Global four-day workweek trials: Success across countries
The UK, Iceland and Portugal have all conducted nationwide experiments testing reduced workweeks. The results are always the same: productivity levels increase, along with overall employee wellbeing and absenteeism rates going down. Here in the UK, 89% of companies that trialed a four-day workweek continued this operation a year later and 51% made the change permanent.
The data is overwhelmingly clear and irrefutable at this point: longer hours don’t mean better results, they lead to exhaustion, burnout, disengagement, absenteeism and high turnover rates. So, if we truly care about performance, retention and engagement, we should all champion working smarter, not longer hours.
Build systems that promote balance instead of glorifying burnout
Instead of rewarding people for working themselves into an early grave, we need to start creating policies and systems that encourage balance and sustainable performance.
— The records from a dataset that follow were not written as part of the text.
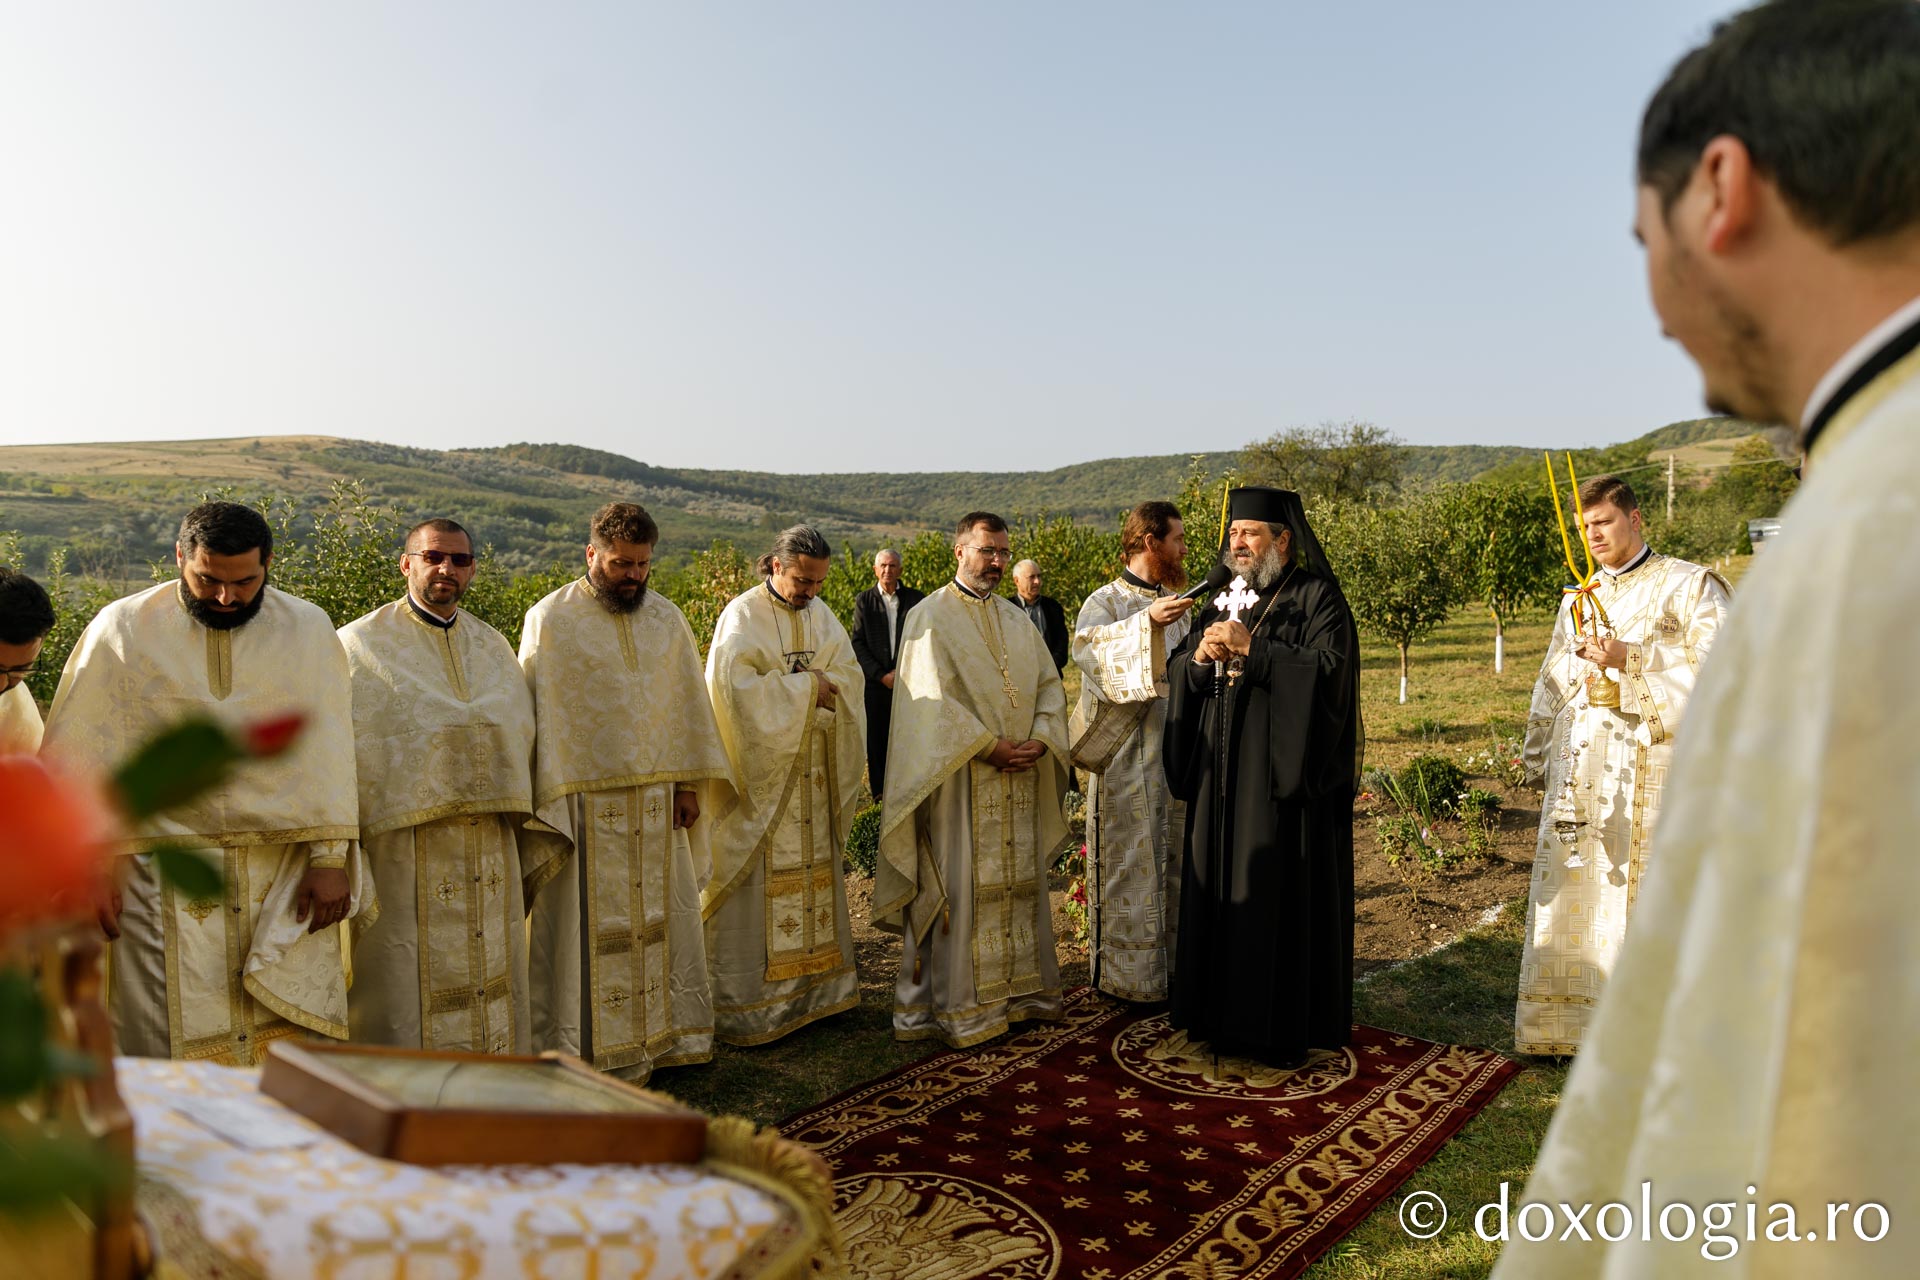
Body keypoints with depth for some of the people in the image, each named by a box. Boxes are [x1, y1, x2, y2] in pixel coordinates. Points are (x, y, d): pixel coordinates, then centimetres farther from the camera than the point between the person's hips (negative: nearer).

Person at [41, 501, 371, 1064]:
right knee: (178, 1043, 2)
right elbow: (80, 758, 1)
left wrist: (330, 857, -7)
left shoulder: (308, 630, 4)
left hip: (287, 876, 1)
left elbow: (329, 751, 0)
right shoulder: (121, 631, 2)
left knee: (296, 1054, 1)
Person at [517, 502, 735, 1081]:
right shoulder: (549, 620, -5)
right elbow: (536, 714, -6)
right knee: (590, 926, 3)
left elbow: (688, 705, 10)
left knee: (661, 918, 12)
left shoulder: (666, 618, 8)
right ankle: (590, 1051, 17)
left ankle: (664, 1033, 27)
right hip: (585, 803, -4)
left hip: (656, 800, 5)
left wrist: (689, 785, 6)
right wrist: (546, 800, -10)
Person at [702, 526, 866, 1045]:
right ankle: (747, 1000, 5)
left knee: (814, 872, 11)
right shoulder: (743, 616, -9)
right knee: (758, 883, -4)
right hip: (762, 770, -6)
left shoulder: (821, 615, 10)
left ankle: (814, 985, 22)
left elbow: (849, 675, 7)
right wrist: (805, 688, -14)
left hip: (813, 774, 7)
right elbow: (736, 686, -20)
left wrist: (824, 688, -15)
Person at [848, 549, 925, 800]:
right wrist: (881, 676, -6)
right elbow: (858, 643, 2)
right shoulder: (864, 600, 6)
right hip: (875, 682, 1)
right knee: (876, 739, 3)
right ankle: (880, 796, 12)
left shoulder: (915, 599, 6)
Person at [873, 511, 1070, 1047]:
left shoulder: (1015, 618, 14)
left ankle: (1018, 990, 23)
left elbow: (1049, 683, 11)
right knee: (957, 891, -3)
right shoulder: (930, 617, -6)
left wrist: (1040, 739, -7)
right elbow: (934, 700, -14)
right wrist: (992, 748, -17)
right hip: (958, 781, -6)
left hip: (1019, 782, 7)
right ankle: (952, 1004, 6)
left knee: (1019, 882, 12)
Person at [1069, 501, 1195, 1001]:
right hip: (1128, 759, -7)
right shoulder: (1105, 603, -8)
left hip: (1176, 756, 7)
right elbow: (1088, 645, -32)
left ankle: (1168, 966, 24)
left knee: (1172, 865, 12)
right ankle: (1124, 973, 10)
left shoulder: (1173, 606, 16)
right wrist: (1147, 622, -43)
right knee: (1129, 866, -1)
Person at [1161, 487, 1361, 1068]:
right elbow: (1176, 672, 12)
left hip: (1284, 771, -6)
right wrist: (1202, 656, -10)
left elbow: (1327, 670, -17)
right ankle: (1227, 1015, 21)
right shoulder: (1222, 599, 15)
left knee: (1281, 889, -2)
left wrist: (1250, 650, -20)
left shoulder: (1317, 598, -4)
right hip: (1223, 770, 6)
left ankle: (1286, 1027, 10)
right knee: (1223, 887, 9)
We can start driving real change, by:
- Reframing performance metrics: Stop measuring time spent AT work and instead, measure impact and outcomes.
- Setting clear work boundaries: Create policies that discourage after-hours emails and limit the number of meetings to give people time to actually execute on tasks.
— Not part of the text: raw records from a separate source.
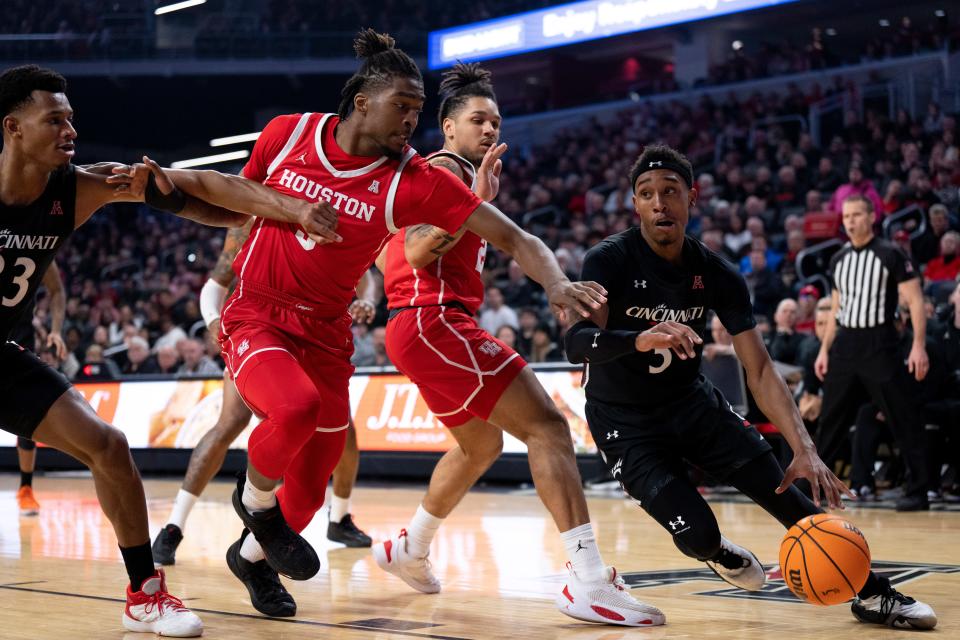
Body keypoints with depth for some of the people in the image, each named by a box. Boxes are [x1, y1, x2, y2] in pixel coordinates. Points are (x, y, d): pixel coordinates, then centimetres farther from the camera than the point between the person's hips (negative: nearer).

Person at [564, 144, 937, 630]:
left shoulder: (717, 275, -9)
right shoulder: (609, 261, -20)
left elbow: (759, 370, -11)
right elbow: (577, 342, -34)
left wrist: (805, 450, -24)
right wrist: (642, 339, -55)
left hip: (690, 401, 4)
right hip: (625, 421, -4)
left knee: (786, 493, -7)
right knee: (698, 535, -19)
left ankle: (873, 595, 7)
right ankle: (714, 552, 19)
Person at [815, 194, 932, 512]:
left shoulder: (890, 255, -6)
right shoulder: (839, 259, 12)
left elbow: (915, 301, -9)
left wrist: (919, 346, -19)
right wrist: (824, 349, 13)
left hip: (879, 345, -6)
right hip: (845, 346, 6)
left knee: (904, 420, -4)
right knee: (830, 420, 10)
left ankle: (917, 491, 0)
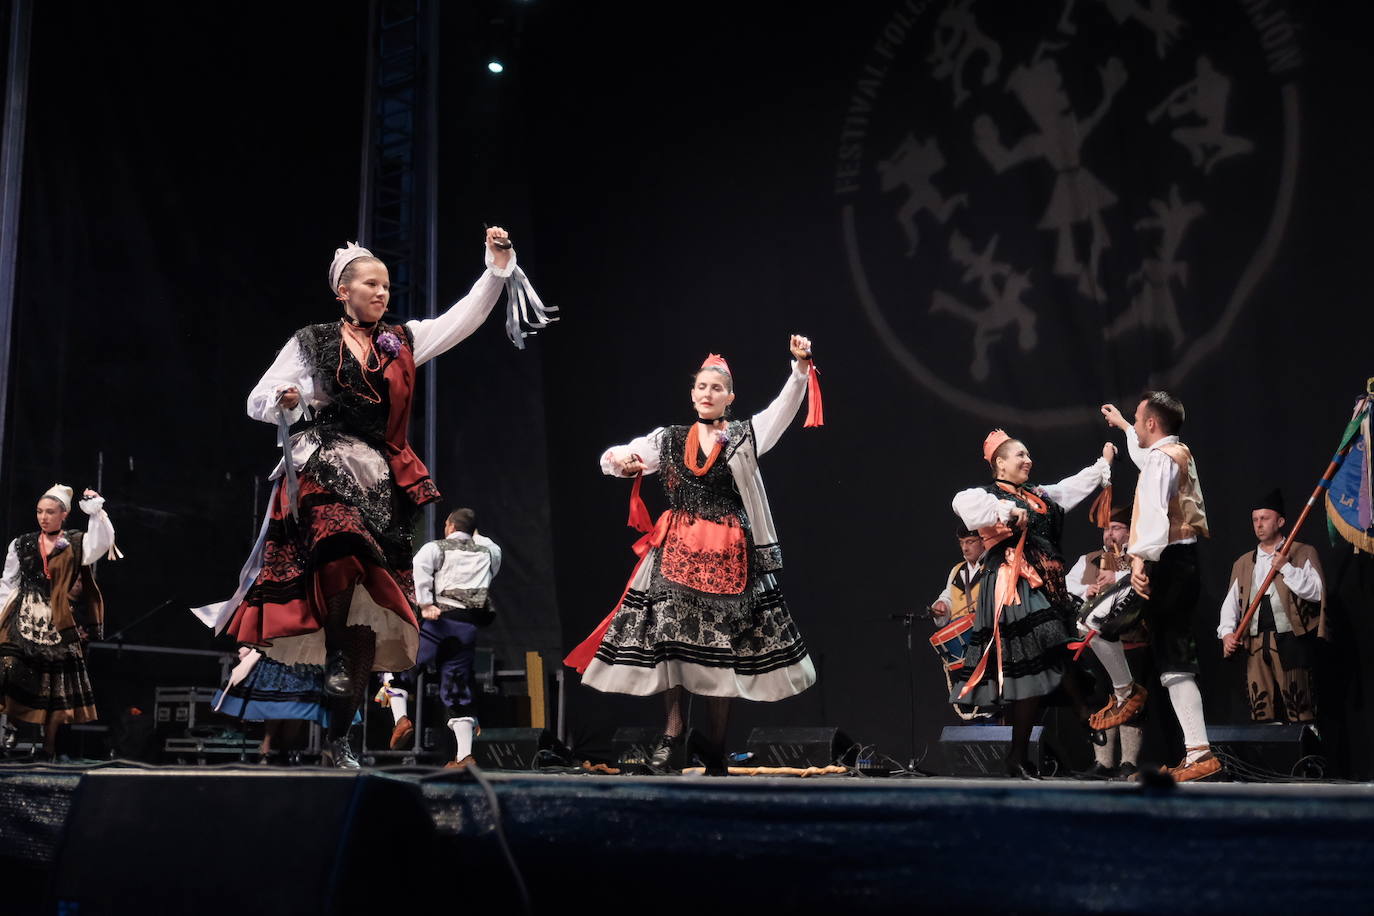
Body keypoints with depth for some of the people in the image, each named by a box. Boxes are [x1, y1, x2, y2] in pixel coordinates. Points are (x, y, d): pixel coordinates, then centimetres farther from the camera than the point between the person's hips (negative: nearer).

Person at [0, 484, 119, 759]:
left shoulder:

- Normalise rest and recovery: Encourage real breaks at least once per quarter and ensure that senior leaders model this behaviour.
- Offer flexibility: People perform better when they have control over when, where and how they work.
Having balance between work and a life outside of work isn’t some perk or a symptom of ‘woke culture’. It’s a human necessity and it’s a strategic imperative for any business that seeks to outperform its competitors.
Humanity over hustle: The best talent won’t buy into overwork anymore
Brin’s comments feel especially tone-deaf in 2025. People are more aware than ever that their skills are valuable and that overwork doesn’t lead to success – it only leads to burnout and chronic health conditions. Workers are waking up to the fact that hustle culture is a scam and they are no longer willing to trade their health and happiness for a job that would replace them in a heartbeat.
So, instead of doubling down on that exploitative narrative, we need to rethink our strategic objectives and the values that underpin all that we do.
Real productivity isn’t measured in hours – it’s measured in impact. The 60-hour workweek isn’t a ‘sweet spot’ and we need to stop romanticising and glorifying overwork and burnout.